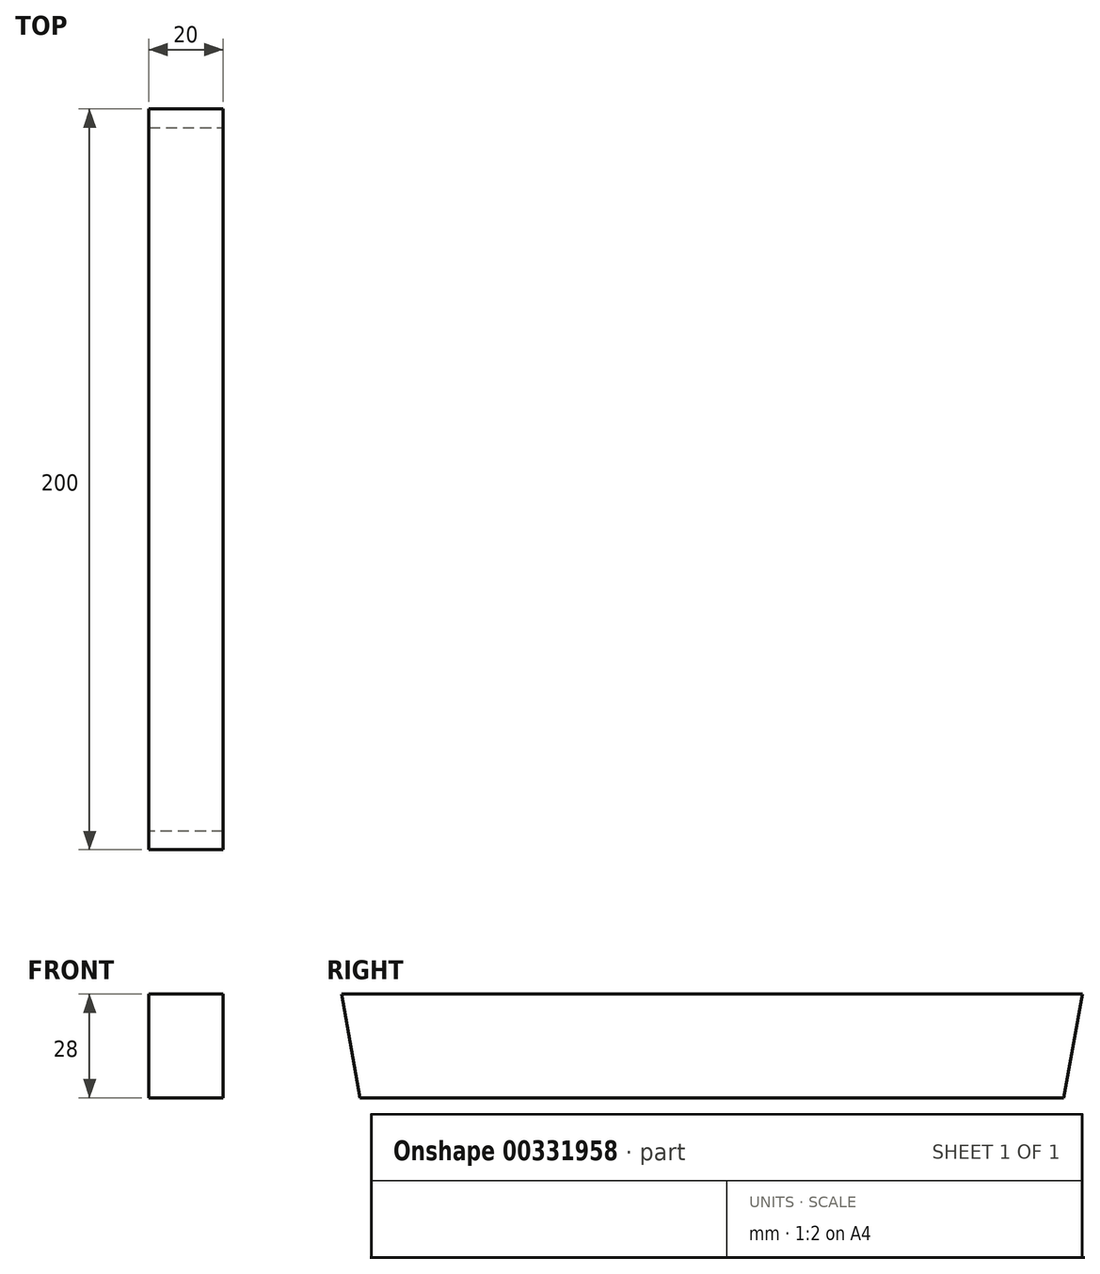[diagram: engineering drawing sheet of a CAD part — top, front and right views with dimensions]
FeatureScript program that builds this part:
annotation { "Feature Type Name" : "Feature", "Feature Type Description" : "" }
export const myFeature = defineFeature(function(context is Context, id is Id, definition is map)
    precondition{}
    {
        {
            var Q0;
            Q0=qCreatedBy(makeId("Front.planeOp"),FACE);
            var sketch = newSketch(context, id + "F0", { "sketchPlane" : qUnion([Q0])});
            skLineSegment(sketch, "E0.bottom", {"start": v(10, 14) * mm, "end": v(-10, 14) * mm});
            skLineSegment(sketch, "E0.top", {"start": v(10, -14) * mm, "end": v(-10, -14) * mm});
            skLineSegment(sketch, "E0.left", {"start": v(10, 14) * mm, "end": v(10, -14) * mm});
            skLineSegment(sketch, "E0.right", {"start": v(-10, 14) * mm, "end": v(-10, -14) * mm});
            skPoint(sketch, "E0.middle", {"position": v(0, 0) * mm});
            skSolve(sketch);
        }
        {
            var Q0;
            Q0=makeQuery(id+"F0.imprint","IMPRINT",FACE,{"disambiguationData":[TD([[makeQuery(id+"F0.imprint","IMPRINT",EDGE,{"derivedFrom":sQuery(id+"F0.wireOp",EDGE,"E0.bottom")}),1.0]])]});
            extrude(context, id + "F1", {"entities" : qUnion([Q0]), "depth" : 200 * mm});
        }
        {
            var Q0;
            Q0=makeQuery(id+"F1.opExtrude","CAP_EDGE",EDGE,{"disambiguationData":[OSD([sQuery(id+"F0.wireOp",EDGE,"E0.top")])],"isStart":false});
            chamfer(context, id + "F2", {"entities" : qUnion([Q0]), "chamferType" : ChamferType.TWO_OFFSETS, "width1" : 5 * mm, "oppositeDirection" : false, "width2" : 28 * mm, "tangentPropagation" : true});
        }
        {
            var Q0;
            Q0=makeQuery(id+"F1.opExtrude","CAP_EDGE",EDGE,{"disambiguationData":[OSD([sQuery(id+"F0.wireOp",EDGE,"E0.top")])],"isStart":true});
            chamfer(context, id + "F3", {"entities" : qUnion([Q0]), "chamferType" : ChamferType.TWO_OFFSETS, "width1" : 28 * mm, "oppositeDirection" : false, "width2" : 5 * mm, "tangentPropagation" : true});
        }
    });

***

▶ **Task objective**: Locate every line in the records that contains the string "isStart", and copy each of those lines. Case counts.

▶ **Result below**:
            Q0=makeQuery(id+"F1.opExtrude","CAP_EDGE",EDGE,{"disambiguationData":[OSD([sQuery(id+"F0.wireOp",EDGE,"E0.top")])],"isStart":false});
            Q0=makeQuery(id+"F1.opExtrude","CAP_EDGE",EDGE,{"disambiguationData":[OSD([sQuery(id+"F0.wireOp",EDGE,"E0.top")])],"isStart":true});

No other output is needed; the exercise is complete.